YAML 1.1 famously interprets bare NO as a boolean false and 3.14 as a float, even when you meant a string. The ISO country code for Norway (NO) becomes false without quotes. YAML 1.2 fixed some of these cases, but most parsers still default to 1.1 behavior. TOML avoids this entirely: strings are always quoted, numbers always look like numbers.
When to Choose TOML
- Application config with flat or shallow structure.
- Projects where type safety matters (dates, integers vs. floats).
- Rust or Python ecosystems that already use TOML by convention.
When to Choose YAML
- Deeply nested config (Kubernetes manifests, CI/CD pipelines).
- Configs that benefit from anchors and aliases to reduce duplication.
- Ecosystems that already standardize on YAML (DevOps tooling).
Converting Between Formats
Need to switch? Convertee converts between TOML, YAML, and JSON entirely in the browser. See the YAML to JSON and JSON to YAML guides for related workflows.
Frequently Asked Questions
- Is TOML just a simpler YAML?
- Not exactly. TOML has a different philosophy: it prioritizes unambiguous parsing and explicit types over minimal syntax. TOML has stronger type safety (distinguishing integers from floats, supporting native dates), while YAML is more flexible with deeper nesting and features like anchors and aliases.

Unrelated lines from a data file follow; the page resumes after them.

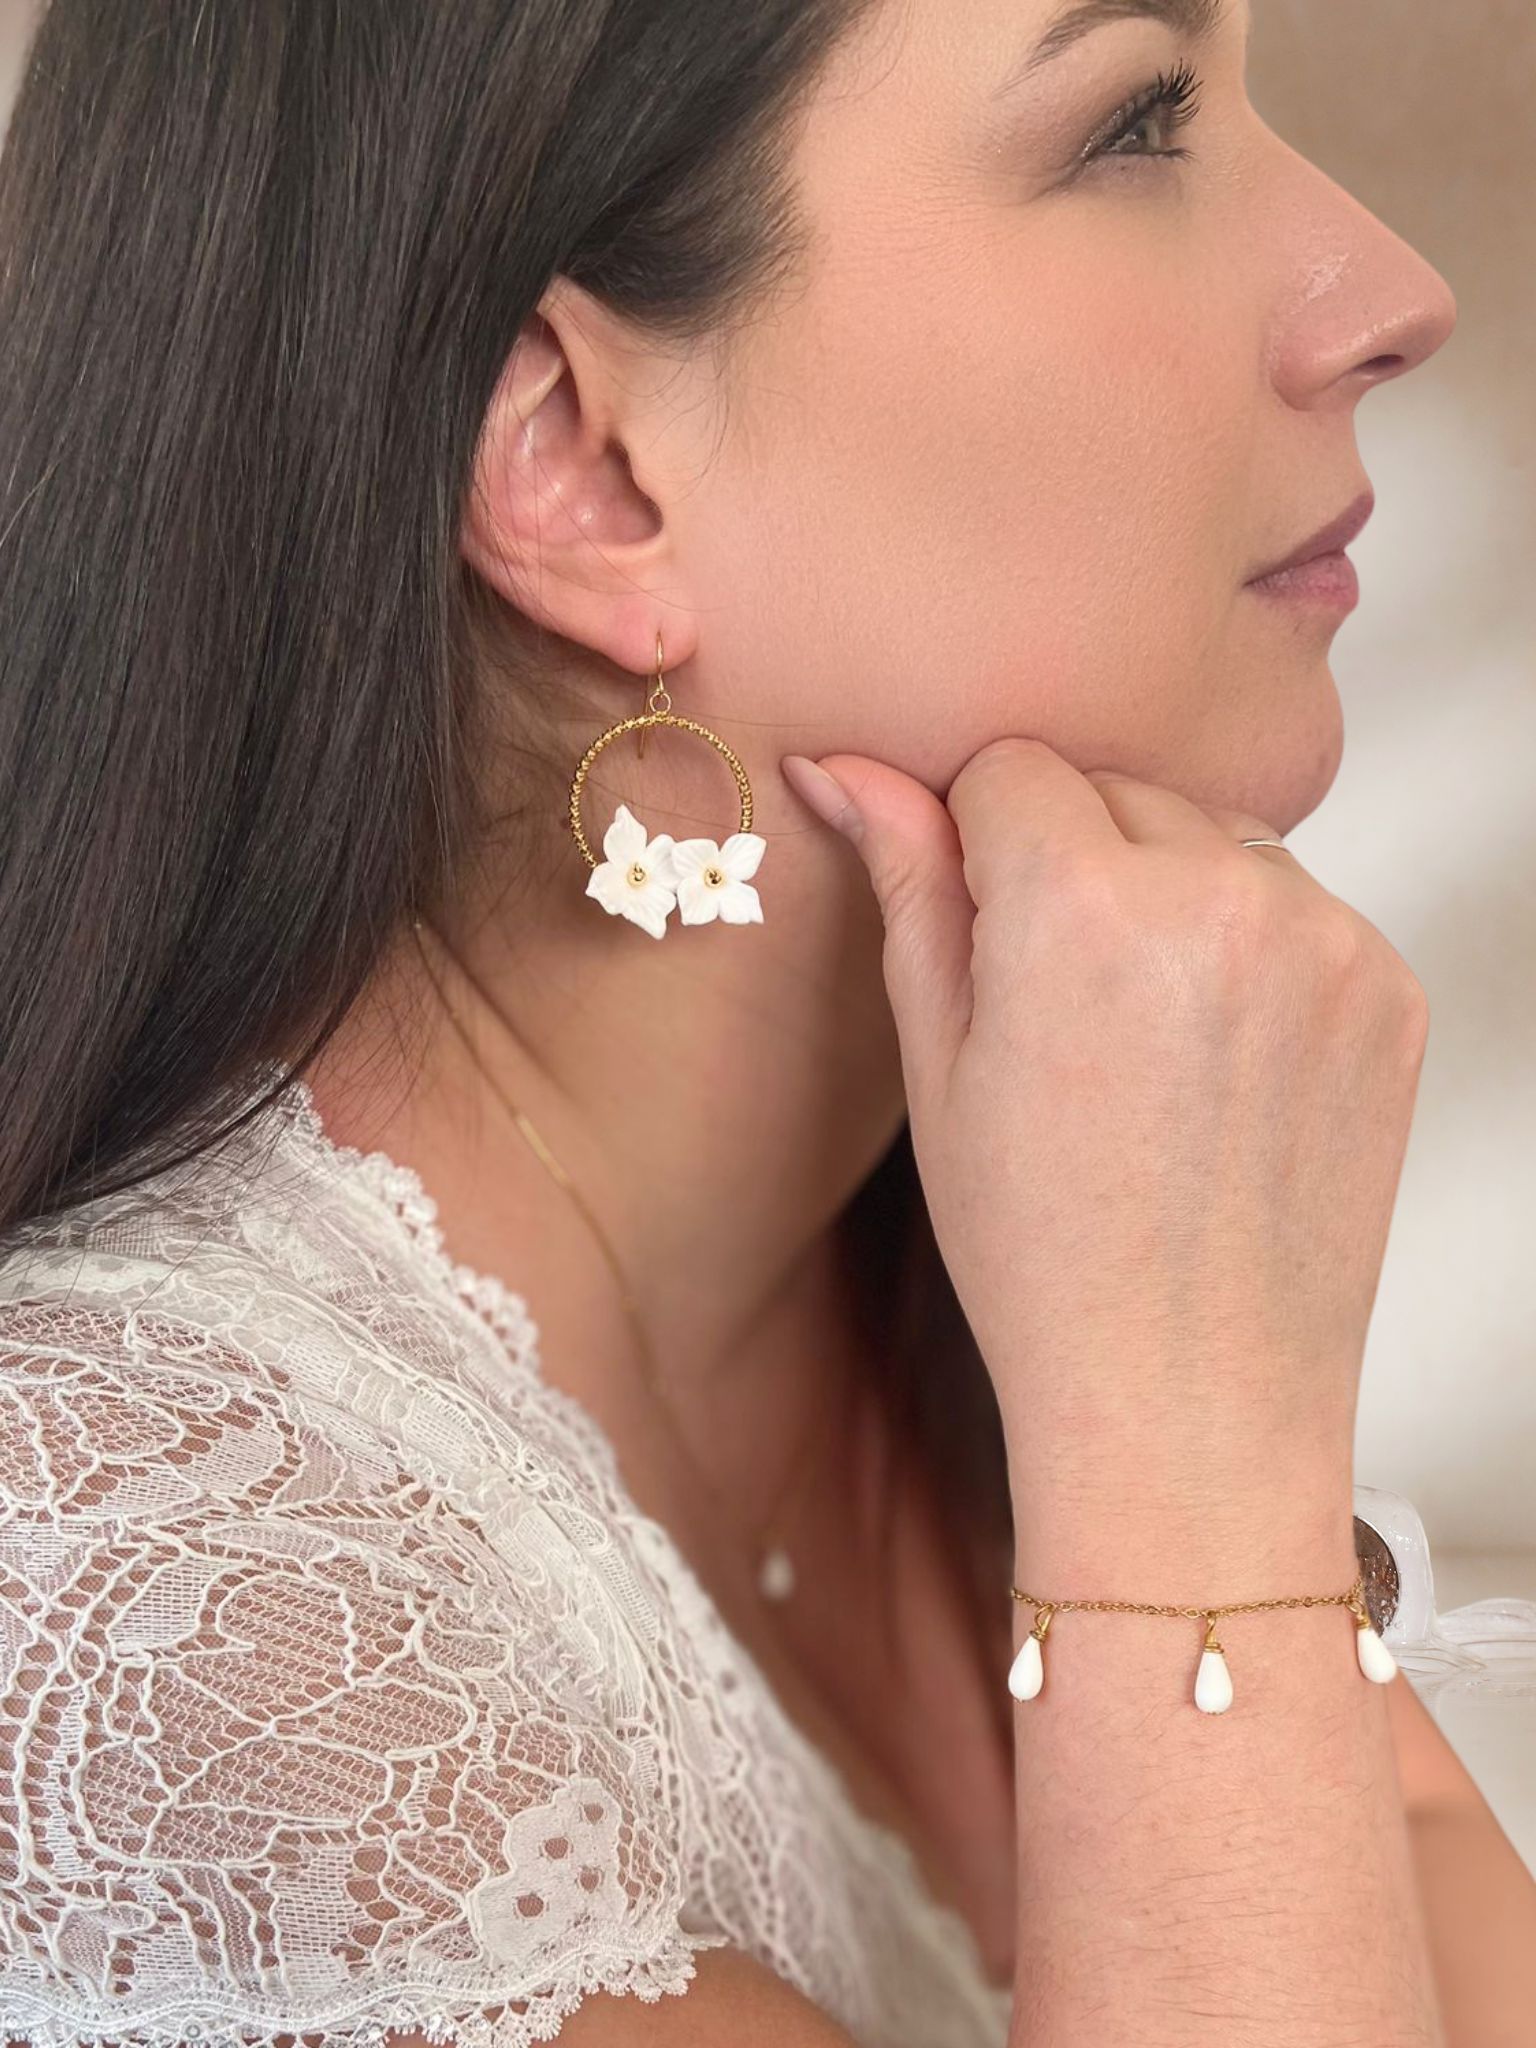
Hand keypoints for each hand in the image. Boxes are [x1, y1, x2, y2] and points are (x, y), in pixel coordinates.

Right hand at [782, 740, 1428, 1462]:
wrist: (1189, 1394)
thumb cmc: (1040, 1253)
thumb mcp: (939, 1063)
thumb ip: (907, 887)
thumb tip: (844, 768)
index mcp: (1080, 905)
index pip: (1013, 766)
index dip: (978, 843)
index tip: (986, 934)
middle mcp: (1219, 895)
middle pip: (1117, 788)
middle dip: (1074, 862)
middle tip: (1058, 1005)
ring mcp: (1324, 940)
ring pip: (1213, 839)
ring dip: (1169, 896)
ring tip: (1143, 1040)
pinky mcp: (1387, 988)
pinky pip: (1295, 907)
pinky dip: (1250, 952)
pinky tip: (1216, 1065)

- What is the YAML 'Norway problem'?
- In YAML 1.1, the bare value NO is interpreted as boolean false instead of the string 'NO'. This caused issues with ISO country codes (Norway = NO) and similar values. YAML 1.2 addressed some cases, but many parsers still exhibit this behavior. TOML avoids this by requiring strings to always be quoted.
- Can I convert between TOML and YAML?
- Yes. Convertee supports both formats. Convert TOML to JSON first, then JSON to YAML (or vice versa) to move between them. The intermediate JSON step ensures accurate type mapping.